ECLI:NL:CRVB:2016:911
Centrale Raad van Beroep
- Hoger beroep
- Rechtspraak.nl
Intrekking van bijstand wegens schending van de inlichtingenverplichting
In deze zaak gaat het om de intrekking van bijstand op grond van de Wet werk en bijstand (WWB). Appellante ontving bijstand sinds 8 januari 2013, maar na een controle door de gemeente Vaals op haar uitkeringsadres, waarbij onregelmatigheden werden geconstateerd, heeft het college van burgemeester en wethouders van Vaals haar bijstand opgeschort.

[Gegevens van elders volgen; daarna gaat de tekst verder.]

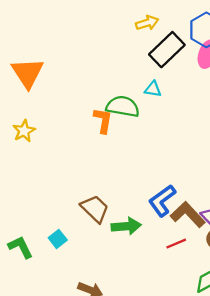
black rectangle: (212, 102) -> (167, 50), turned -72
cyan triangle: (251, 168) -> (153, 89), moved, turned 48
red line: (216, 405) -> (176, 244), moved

Appellante heeft niet voldaan aan de verzoeken om informatie, wat leidde tot de intrekking van haar bijstand per 26 september 2013. Het college heeft de intrekking van de bijstand in een later besluit bevestigd, omdat appellante de gevraagde gegevens niet had overgelegd en daarmee haar inlichtingenverplichting had geschonden.

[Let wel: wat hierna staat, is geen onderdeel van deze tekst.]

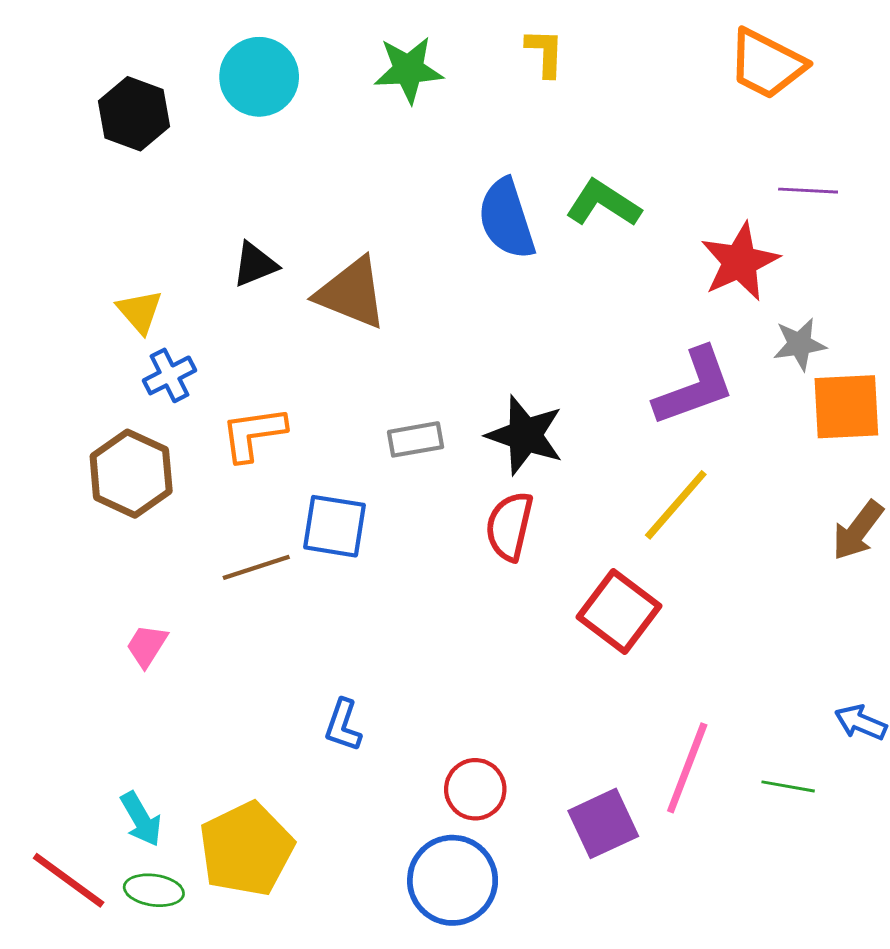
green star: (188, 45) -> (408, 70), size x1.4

De rechtbank Limburg heeft het beroep van appellante tegen het besluit van het college ongegrond verklaard. Appellante heeft hiertegen hoger beroep ingesteld. De Centrale Raad van Beroep heeft de feiten en omstandigheden van de zaak beoordeeld, waaronder de periode waarin de bijstand is ingetrokken en de redenen daarvoor. De Raad heeft vastgesteld dat appellante niet de benodigde informatie heeft verstrekt, waardoor het recht op bijstand niet kon worden vastgesteld. De Raad heeft ook overwogen dat de persoonlijke omstandigheden van appellante, zoals haar multiproblematiek, niet relevant zijn voor de beoordeling van de schending van de inlichtingenverplichting.
Uiteindelijk heeft de Centrale Raad van Beroep het hoger beroep van appellante afgewezen en de uitspraak van de rechtbank bevestigd, waarbij werd geconcludeerd dat het college terecht de bijstand heeft ingetrokken en dat er geen aanleiding was voor een veroordeling in de proceskosten.